=== PROBLEM DETAILS ===
Pull out each line in the entries that contains the string "orthosis". Match uppercase and lowercase letters exactly.

=== STORED DATA ===

======

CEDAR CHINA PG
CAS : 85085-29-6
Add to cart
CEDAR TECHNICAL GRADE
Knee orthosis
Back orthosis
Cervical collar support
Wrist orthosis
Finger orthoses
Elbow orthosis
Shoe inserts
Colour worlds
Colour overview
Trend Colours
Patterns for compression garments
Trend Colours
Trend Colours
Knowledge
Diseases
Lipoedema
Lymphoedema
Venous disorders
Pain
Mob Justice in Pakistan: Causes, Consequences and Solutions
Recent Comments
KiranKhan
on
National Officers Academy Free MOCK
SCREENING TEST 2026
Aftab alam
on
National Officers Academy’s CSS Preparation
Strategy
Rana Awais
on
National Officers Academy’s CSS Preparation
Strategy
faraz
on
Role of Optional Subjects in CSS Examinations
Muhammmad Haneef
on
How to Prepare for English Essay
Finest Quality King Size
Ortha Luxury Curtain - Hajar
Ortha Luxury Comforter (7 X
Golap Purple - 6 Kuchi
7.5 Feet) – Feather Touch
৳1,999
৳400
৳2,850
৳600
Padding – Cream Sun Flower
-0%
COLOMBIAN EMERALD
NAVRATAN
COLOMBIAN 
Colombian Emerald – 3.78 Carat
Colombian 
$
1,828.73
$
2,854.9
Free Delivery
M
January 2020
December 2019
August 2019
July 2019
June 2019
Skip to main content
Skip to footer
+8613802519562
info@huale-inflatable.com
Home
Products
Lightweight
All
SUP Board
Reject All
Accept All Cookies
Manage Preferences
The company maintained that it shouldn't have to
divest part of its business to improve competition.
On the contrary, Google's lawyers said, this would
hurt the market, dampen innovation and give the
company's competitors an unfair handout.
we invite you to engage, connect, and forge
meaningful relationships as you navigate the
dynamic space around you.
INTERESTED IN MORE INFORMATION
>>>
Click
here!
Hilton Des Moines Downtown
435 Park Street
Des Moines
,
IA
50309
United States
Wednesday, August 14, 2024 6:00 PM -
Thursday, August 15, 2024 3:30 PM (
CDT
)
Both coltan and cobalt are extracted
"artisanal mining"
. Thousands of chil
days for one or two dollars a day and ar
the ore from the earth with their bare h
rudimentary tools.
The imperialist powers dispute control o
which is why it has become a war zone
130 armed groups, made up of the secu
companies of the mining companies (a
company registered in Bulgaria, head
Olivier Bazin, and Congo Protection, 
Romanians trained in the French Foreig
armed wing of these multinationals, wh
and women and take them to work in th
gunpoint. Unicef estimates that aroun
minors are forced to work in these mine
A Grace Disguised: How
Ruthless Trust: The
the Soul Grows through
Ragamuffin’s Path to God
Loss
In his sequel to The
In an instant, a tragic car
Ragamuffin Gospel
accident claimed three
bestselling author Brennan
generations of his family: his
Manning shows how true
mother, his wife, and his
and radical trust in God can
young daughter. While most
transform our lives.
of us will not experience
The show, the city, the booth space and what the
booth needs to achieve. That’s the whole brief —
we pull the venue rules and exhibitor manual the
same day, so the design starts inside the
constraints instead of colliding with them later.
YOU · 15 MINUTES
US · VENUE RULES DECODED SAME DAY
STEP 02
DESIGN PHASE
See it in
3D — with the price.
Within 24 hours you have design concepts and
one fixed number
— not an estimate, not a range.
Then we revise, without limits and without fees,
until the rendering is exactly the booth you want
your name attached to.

======

=== OUTPUT ===
Knee orthosis
Back orthosis
Wrist orthosis
Elbow orthosis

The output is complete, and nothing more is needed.